• **Task prompt**
Show each line of the records that contains the word "našich". Match case exactly.

• **Collected data**
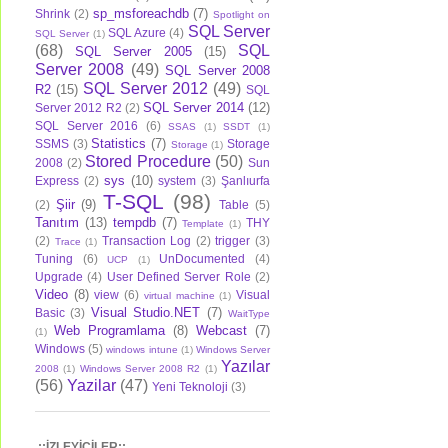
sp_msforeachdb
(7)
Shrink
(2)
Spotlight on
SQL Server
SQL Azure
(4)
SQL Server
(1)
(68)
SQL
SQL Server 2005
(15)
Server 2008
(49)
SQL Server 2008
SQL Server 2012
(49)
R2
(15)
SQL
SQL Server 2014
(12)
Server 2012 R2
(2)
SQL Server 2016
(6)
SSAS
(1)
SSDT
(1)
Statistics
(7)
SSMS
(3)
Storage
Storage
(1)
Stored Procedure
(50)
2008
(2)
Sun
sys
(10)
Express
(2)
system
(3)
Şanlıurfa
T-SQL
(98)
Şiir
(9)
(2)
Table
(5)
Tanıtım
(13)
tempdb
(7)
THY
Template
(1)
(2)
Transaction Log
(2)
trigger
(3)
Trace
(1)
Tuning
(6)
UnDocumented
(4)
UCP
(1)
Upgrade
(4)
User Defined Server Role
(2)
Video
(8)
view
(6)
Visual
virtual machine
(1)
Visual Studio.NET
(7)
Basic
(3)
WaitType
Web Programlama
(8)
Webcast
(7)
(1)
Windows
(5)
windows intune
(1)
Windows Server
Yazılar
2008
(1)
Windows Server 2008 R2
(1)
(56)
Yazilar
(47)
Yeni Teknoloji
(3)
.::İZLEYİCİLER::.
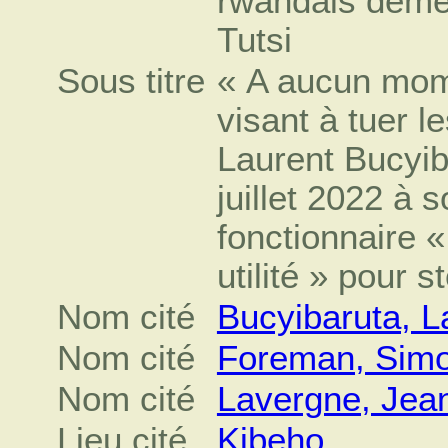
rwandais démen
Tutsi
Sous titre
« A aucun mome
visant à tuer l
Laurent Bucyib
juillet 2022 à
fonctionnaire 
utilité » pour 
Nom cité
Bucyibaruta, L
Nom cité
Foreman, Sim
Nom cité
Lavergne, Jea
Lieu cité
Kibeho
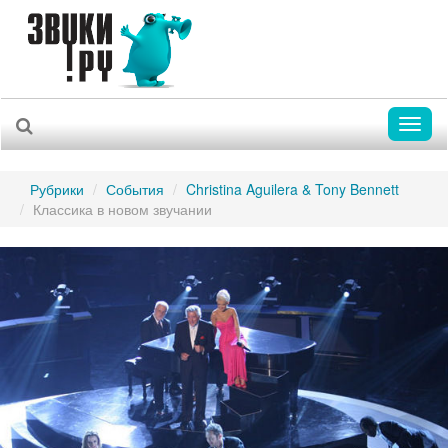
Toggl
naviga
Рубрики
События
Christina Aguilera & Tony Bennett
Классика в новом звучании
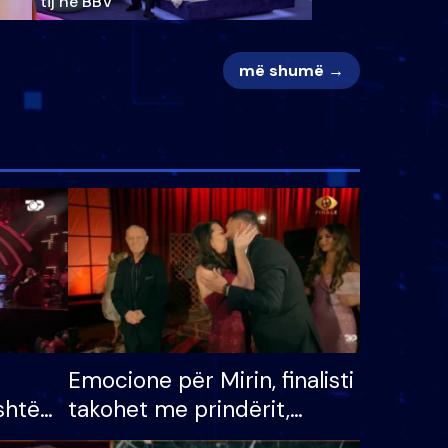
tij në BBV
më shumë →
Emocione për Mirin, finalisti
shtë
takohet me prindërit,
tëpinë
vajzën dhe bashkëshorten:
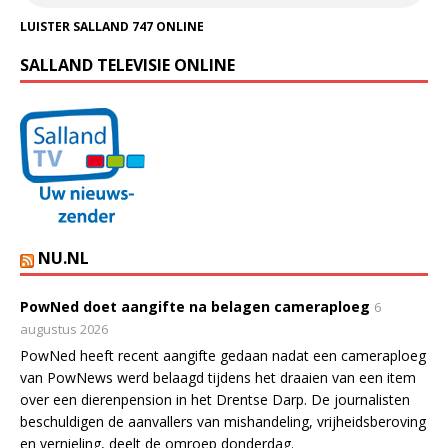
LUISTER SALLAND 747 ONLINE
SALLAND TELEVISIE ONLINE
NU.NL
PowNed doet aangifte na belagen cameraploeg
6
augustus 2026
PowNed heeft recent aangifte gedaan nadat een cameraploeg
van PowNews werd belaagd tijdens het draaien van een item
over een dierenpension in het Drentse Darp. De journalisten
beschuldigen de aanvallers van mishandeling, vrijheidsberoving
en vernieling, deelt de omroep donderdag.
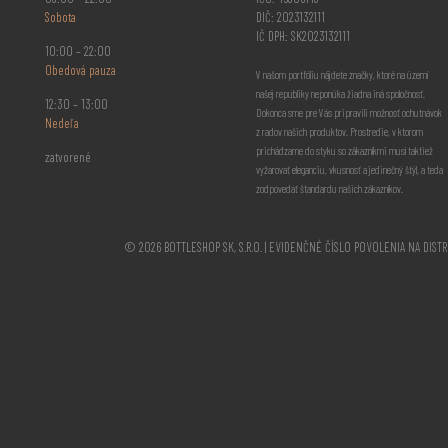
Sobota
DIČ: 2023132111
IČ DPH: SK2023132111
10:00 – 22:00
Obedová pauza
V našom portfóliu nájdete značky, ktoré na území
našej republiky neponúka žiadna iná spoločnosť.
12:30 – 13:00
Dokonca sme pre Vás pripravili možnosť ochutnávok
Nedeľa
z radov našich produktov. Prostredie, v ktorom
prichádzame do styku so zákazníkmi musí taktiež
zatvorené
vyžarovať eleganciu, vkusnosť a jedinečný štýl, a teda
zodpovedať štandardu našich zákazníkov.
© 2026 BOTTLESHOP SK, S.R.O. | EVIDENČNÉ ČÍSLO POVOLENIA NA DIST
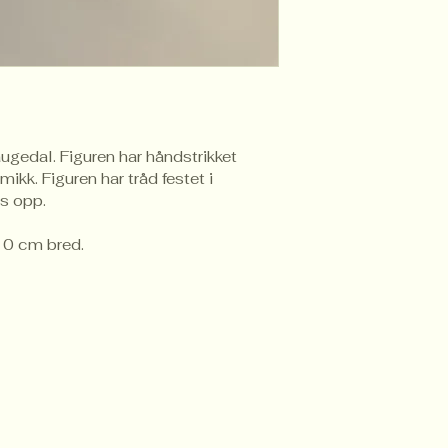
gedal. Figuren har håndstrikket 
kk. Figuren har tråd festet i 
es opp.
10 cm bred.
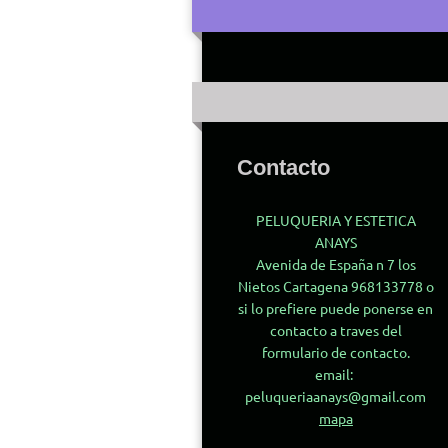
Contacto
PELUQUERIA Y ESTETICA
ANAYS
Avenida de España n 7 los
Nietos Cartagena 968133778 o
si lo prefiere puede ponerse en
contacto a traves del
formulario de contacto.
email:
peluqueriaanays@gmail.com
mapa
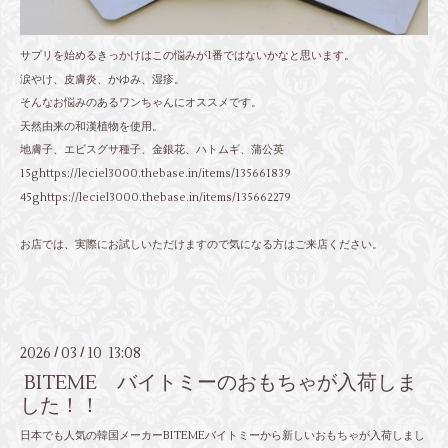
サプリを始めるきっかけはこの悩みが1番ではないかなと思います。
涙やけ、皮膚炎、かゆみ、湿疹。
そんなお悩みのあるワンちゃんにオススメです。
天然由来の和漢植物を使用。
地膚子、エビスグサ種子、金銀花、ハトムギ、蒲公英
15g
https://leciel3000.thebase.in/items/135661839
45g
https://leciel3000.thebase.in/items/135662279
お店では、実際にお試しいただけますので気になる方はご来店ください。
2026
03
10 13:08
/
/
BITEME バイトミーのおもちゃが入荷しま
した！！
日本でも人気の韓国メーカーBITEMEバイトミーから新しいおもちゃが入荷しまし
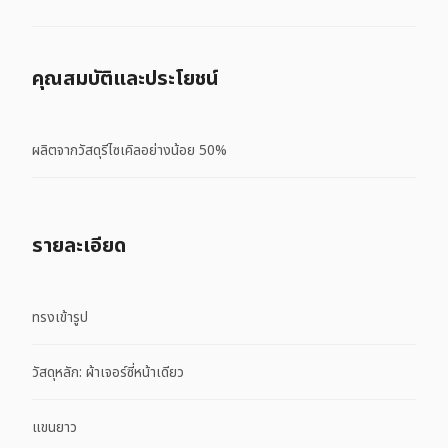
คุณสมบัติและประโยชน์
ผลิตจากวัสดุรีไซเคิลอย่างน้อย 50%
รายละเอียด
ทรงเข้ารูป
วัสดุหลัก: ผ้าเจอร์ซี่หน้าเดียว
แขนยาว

• **Reply**
z radov našich produktov. Prostredie, v ktorom
zodpovedať štandardu našich zákazníkov.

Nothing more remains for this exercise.